ASTR 1040 Spring, 2005
Due date: Thursday, January 27
1. How much less would you weigh on the summit of Mt. Everest (altitude 8.84 km). Give your answer as a fraction of your sea-level weight; no need to tell me what you actually weigh!
2. A binary star system is observed. The orbital period is P = 17.28 years, and the semimajor axis, in angular units, is 0.44". The distance to the system is 22 pc (recall that 1 pc = 206,265 AU). The distance from star 1 to the center of mass of the system is 0.273 of the total distance between the two stars. What are the masses of the individual stars? Solar units are fine. (Hint: You'll have to use the small-angle approximation to convert the semimajor axis into linear units.
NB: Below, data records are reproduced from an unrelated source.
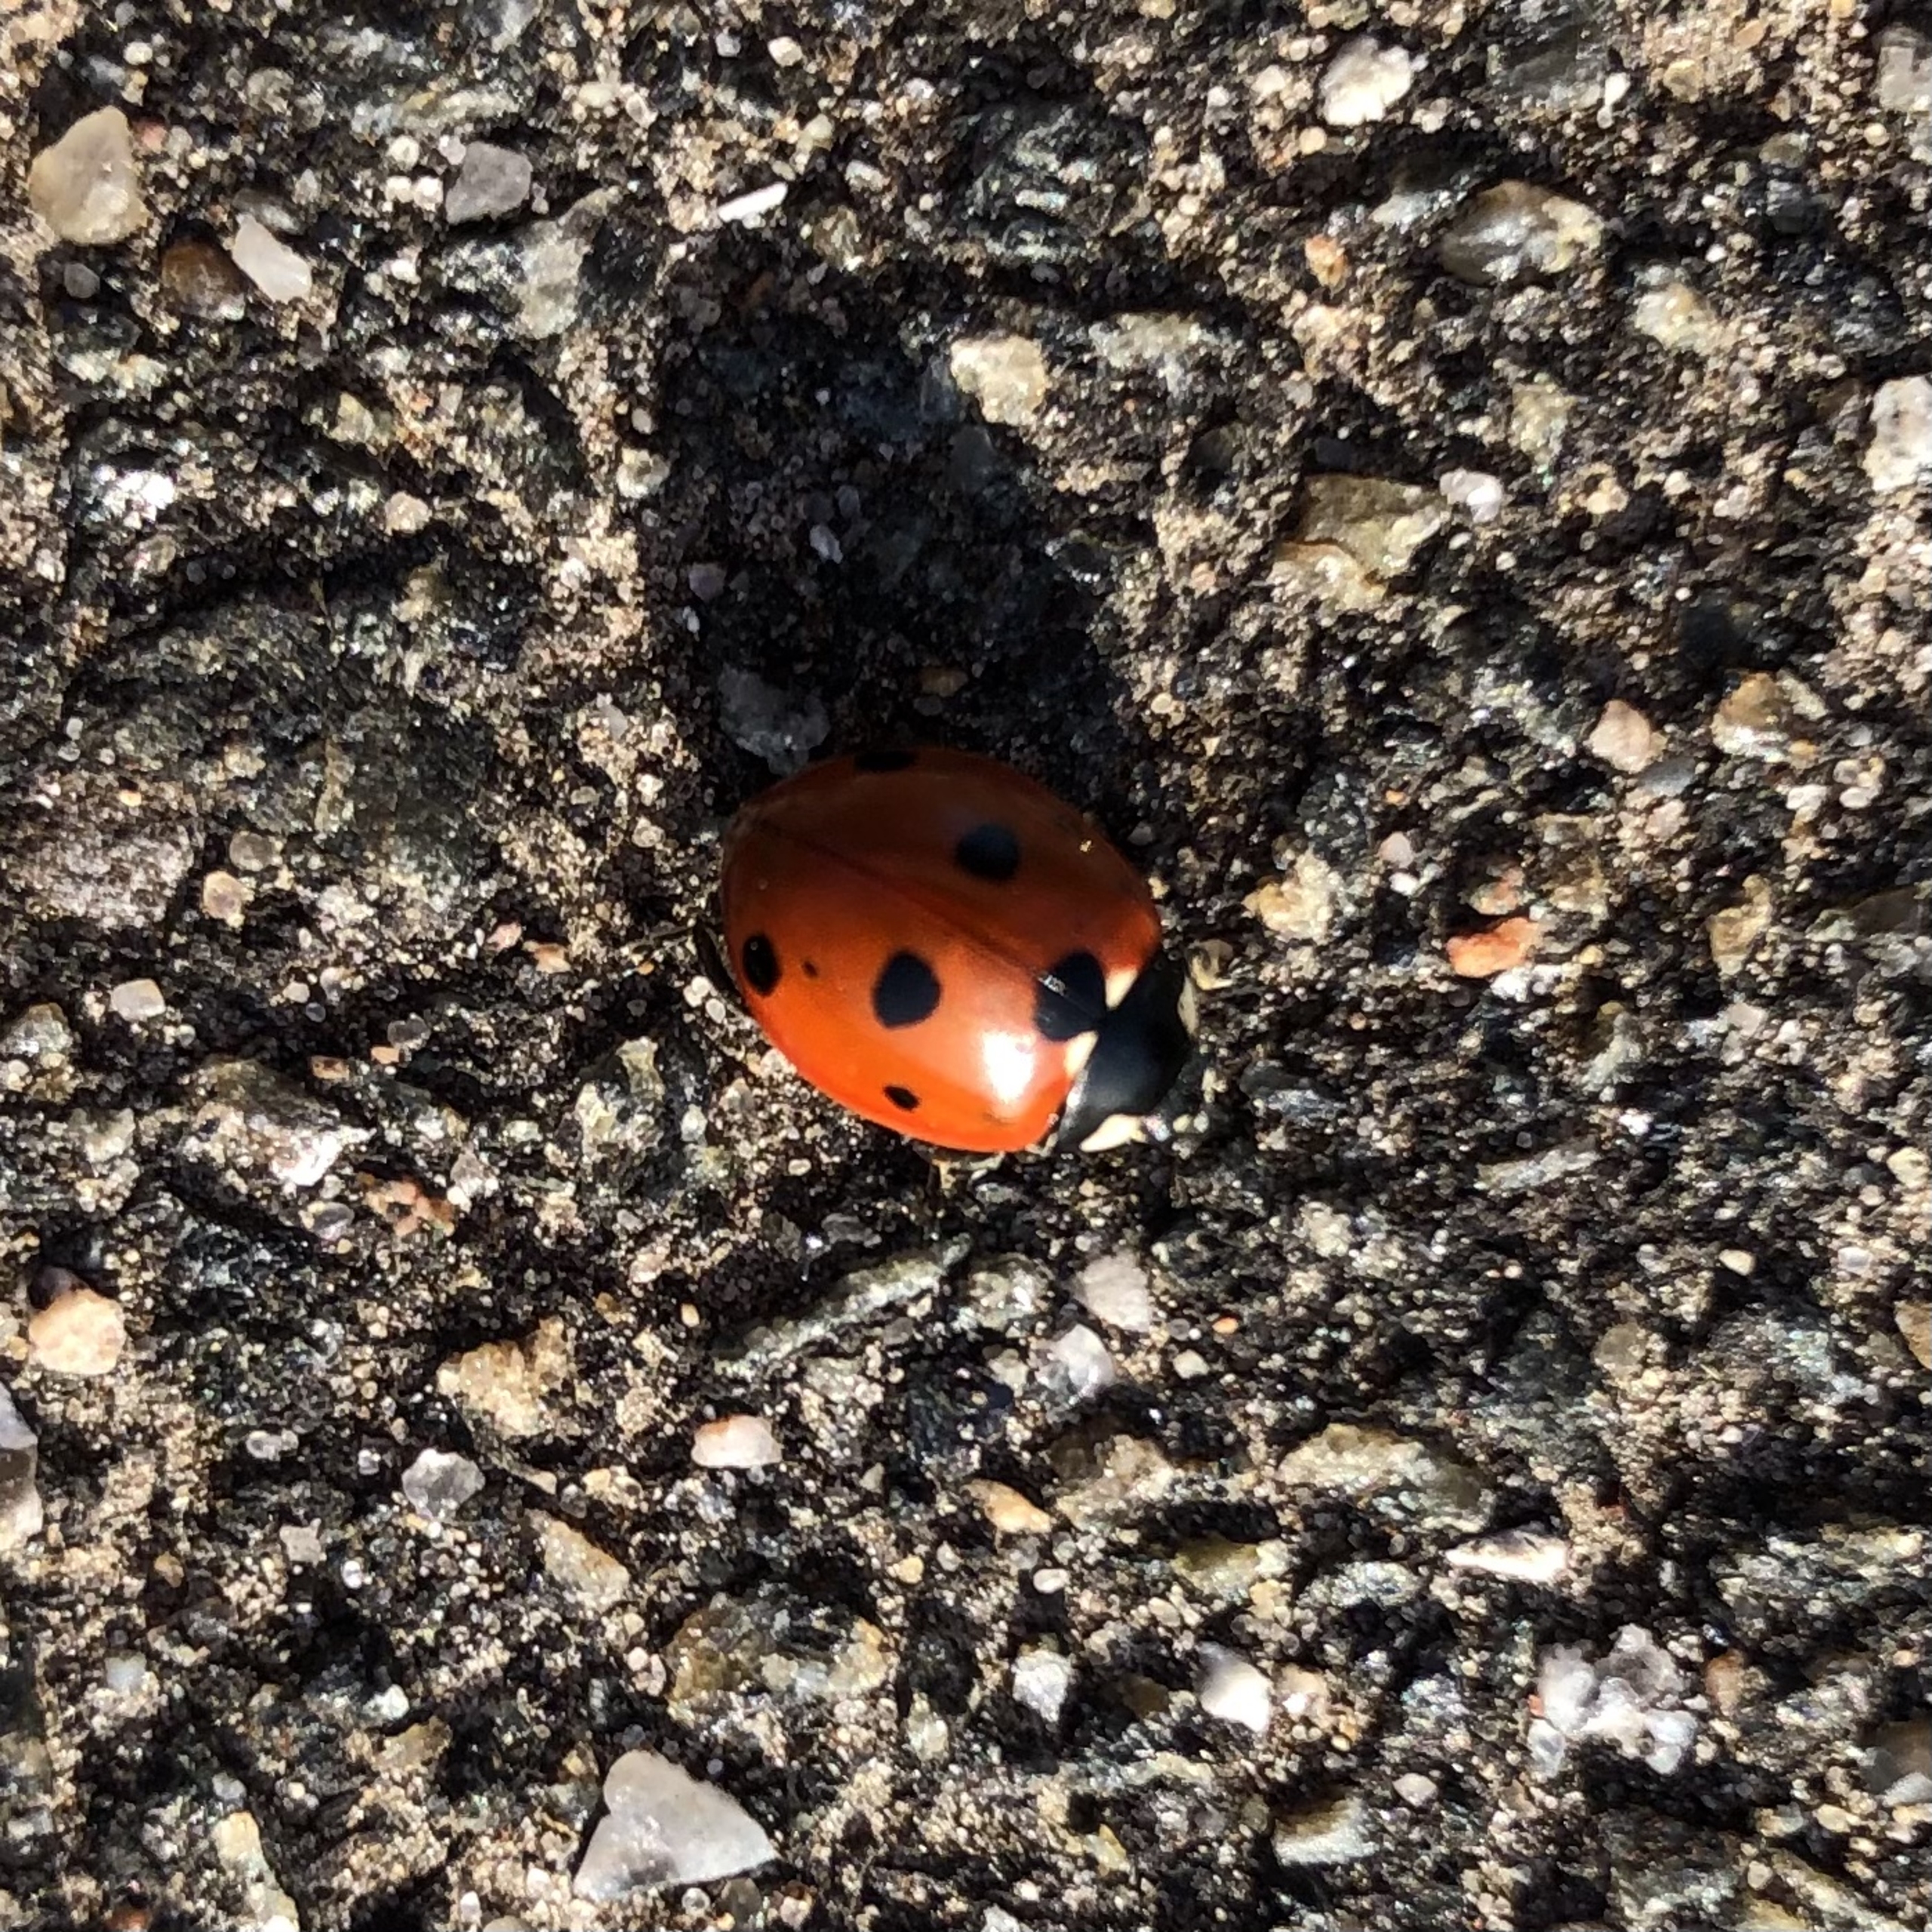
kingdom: Animalia
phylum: Arthropoda
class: Insecta
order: Coleoptera
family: Coccinellidae
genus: Coccinella
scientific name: Coccinella septempunctata
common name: Syvplettet mariehøne
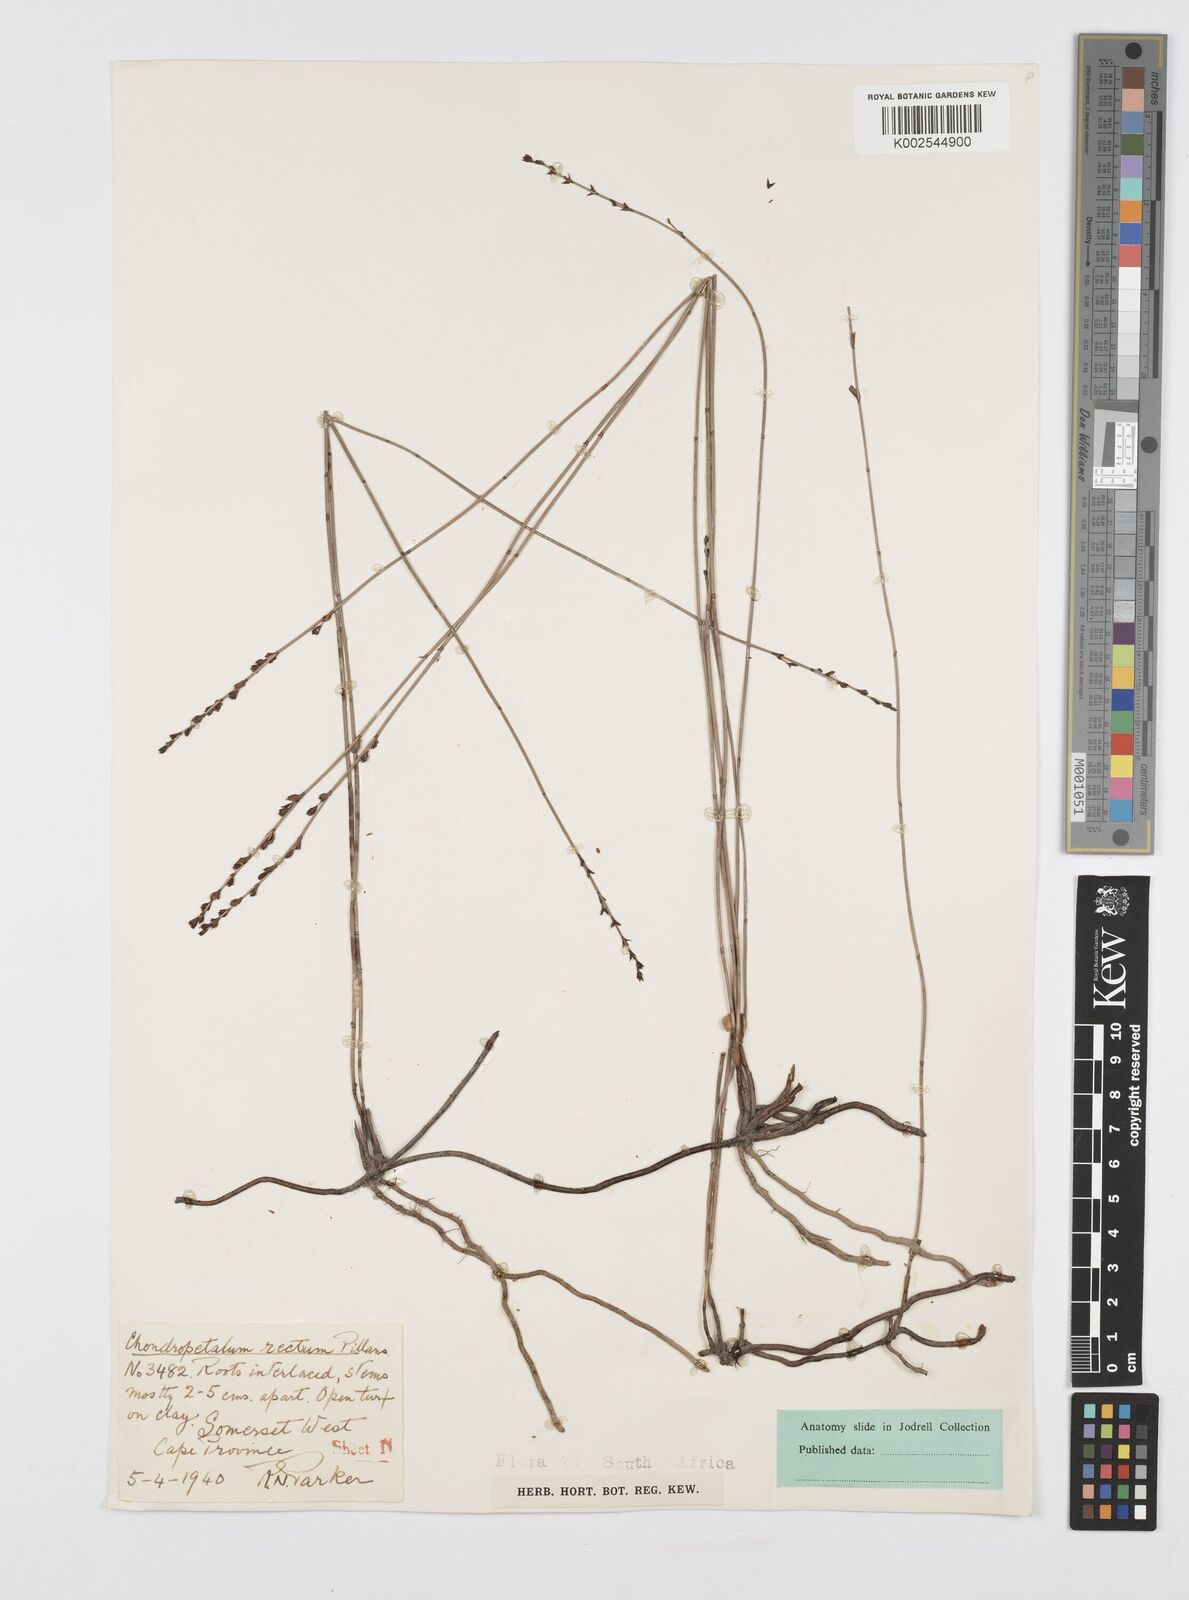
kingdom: Plantae
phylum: Tracheophyta
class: Liliopsida
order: Poales
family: Restionaceae
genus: Elegia
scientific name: Elegia recta
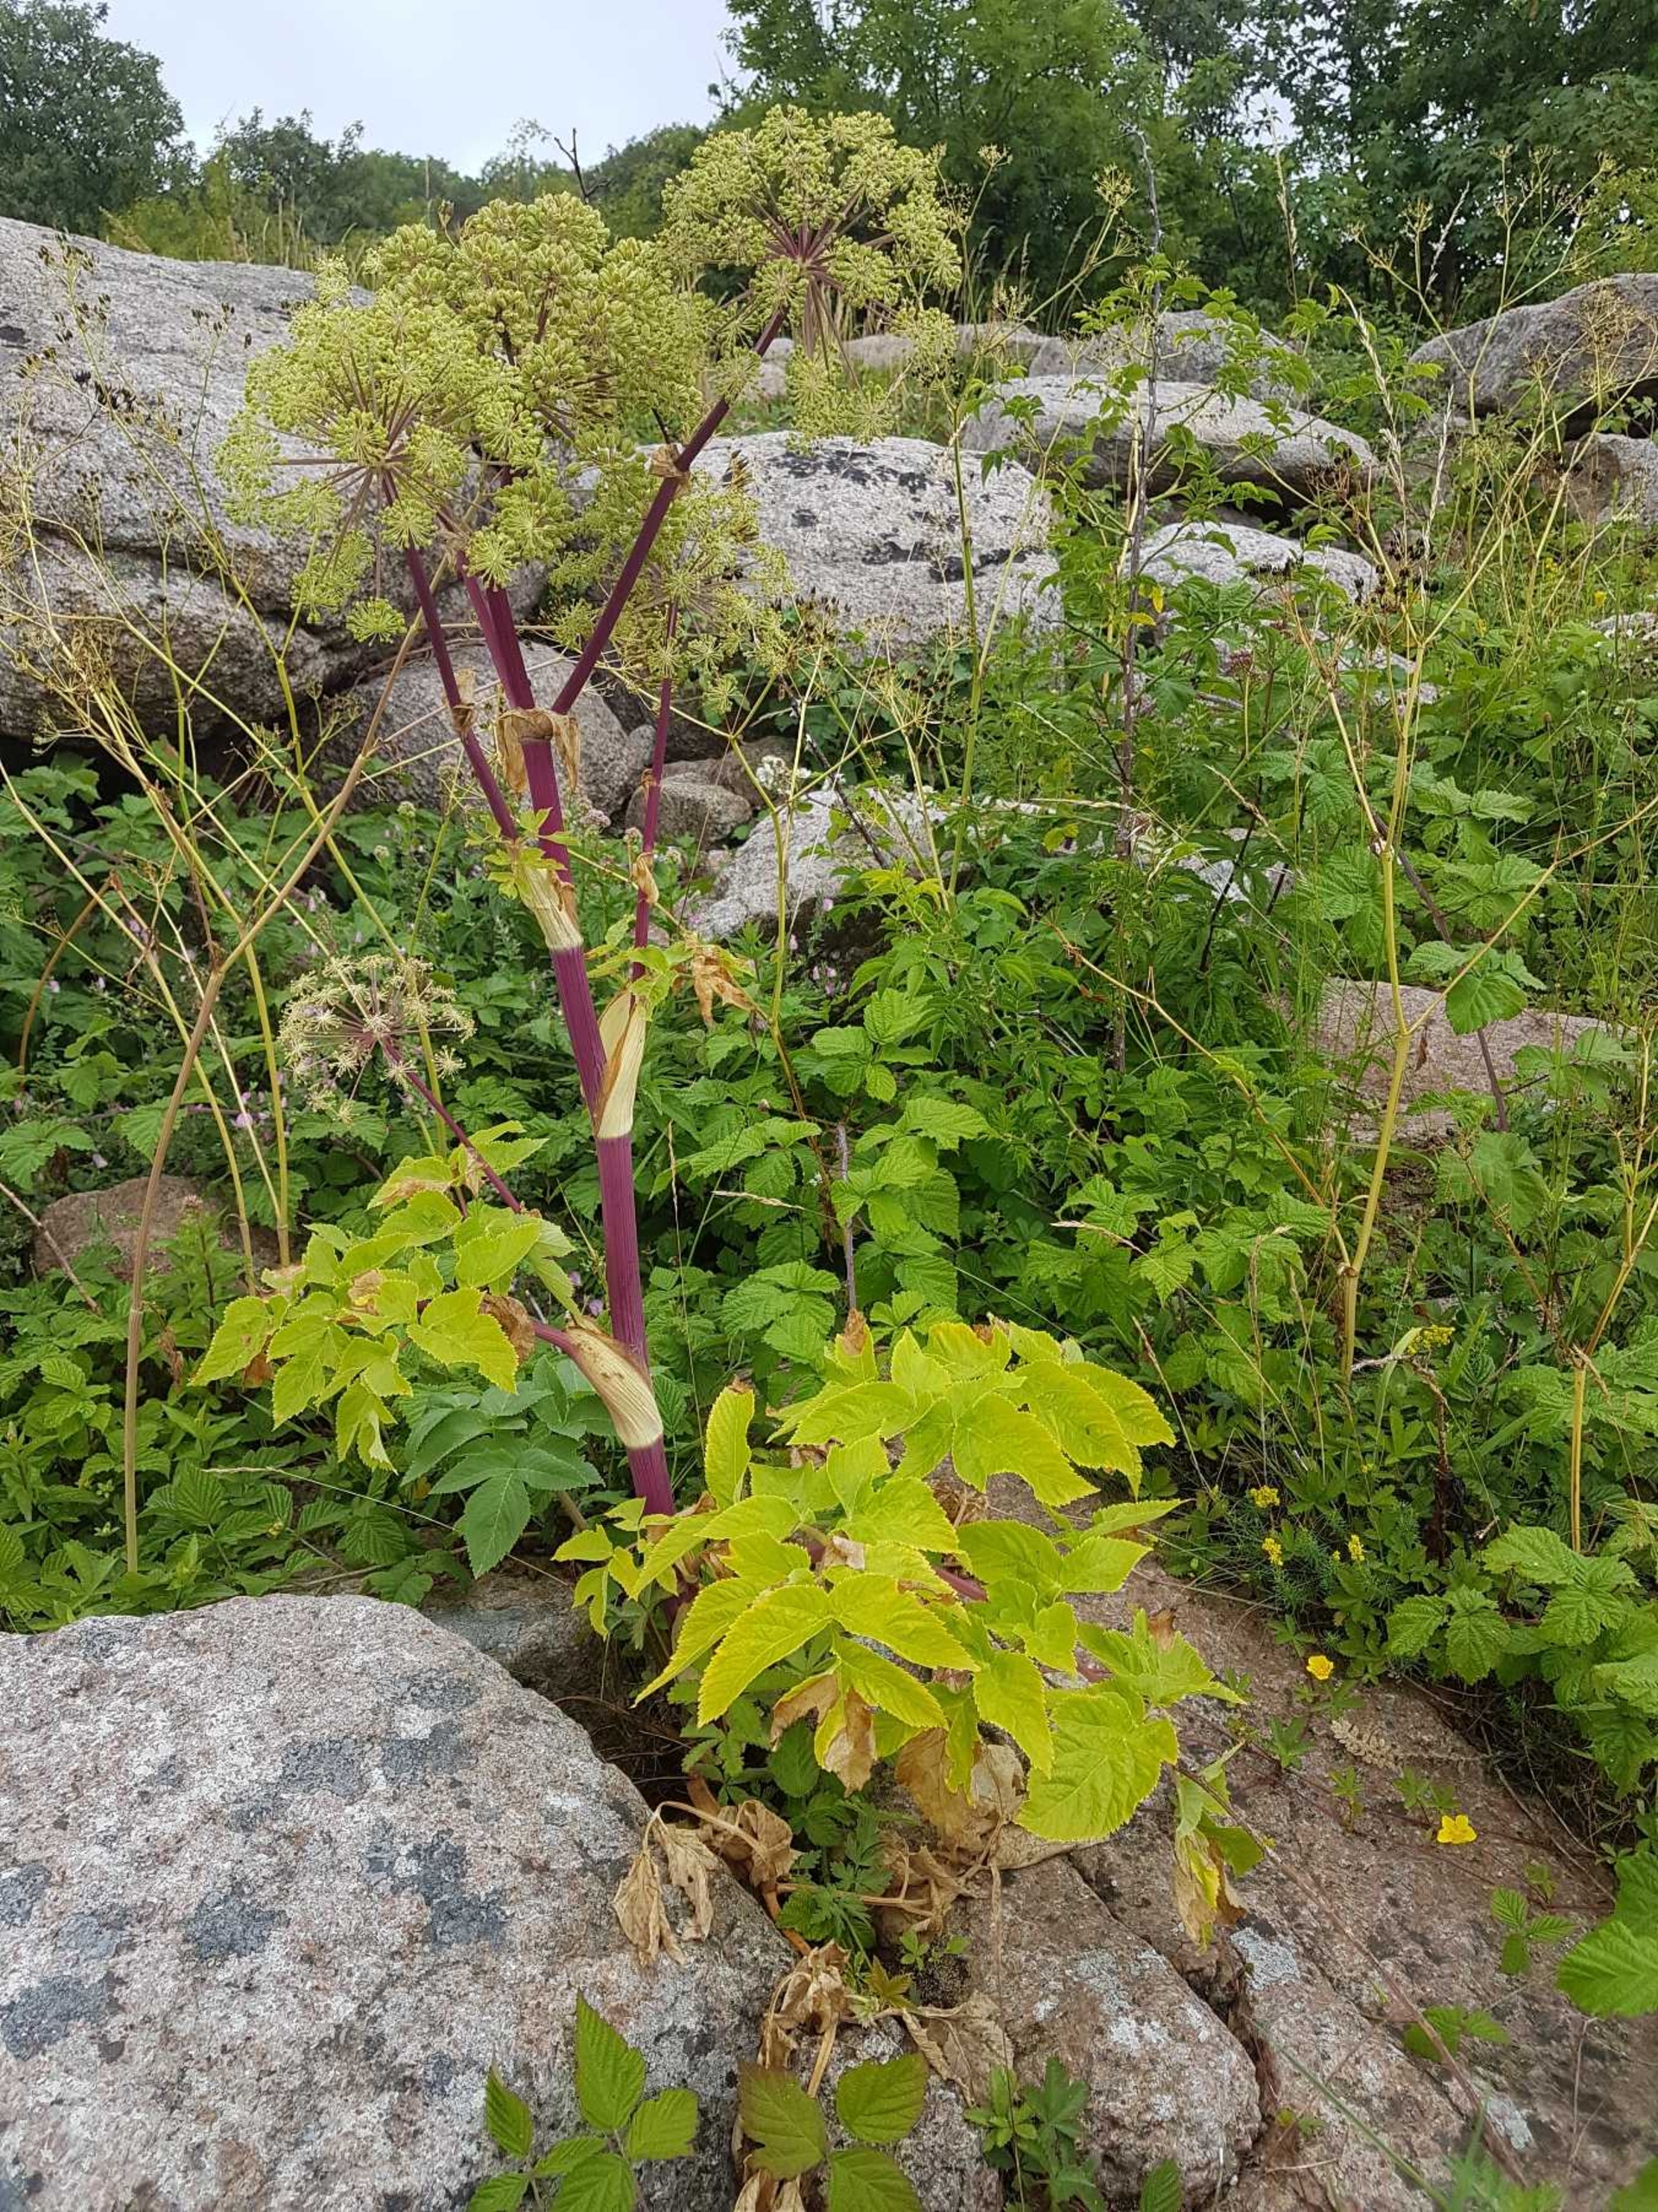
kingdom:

Also, note that the ratio of distances from the center of mass gives you the ratio of the masses of the two stars.)
3. Suppose a star has a luminosity of 780 times the solar luminosity, and its spectrum shows a wavelength of maximum emission of 1074Å. What is the radius of the star, in both basic units (meters) and in solar units?
4. The energy needed to ionize a hydrogen atom (from its ground state) is 2.18 X10^-18 J. What wavelength of photon does this energy correspond to? What kind of telescope is needed to observe at that wavelength? How fast would an electron have to be moving to have this much kinetic energy, so that it could cause collisional ionization?
5. The Rydberg formula for the spectral lines of hydrogen is
1/lambda = R(1/n^2 - 1/m^2), n = 1, 2, 3, ...; m = n+1, n+2, ...∞.
The value of R is R = 1.097 X 10^5 cm-1. Calculate the wavelengths of the first three lines and the ionization limit (m = ∞) for the Paschen (n = 3) and the Brackett (n = 4) series. Express all wavelengths in Å.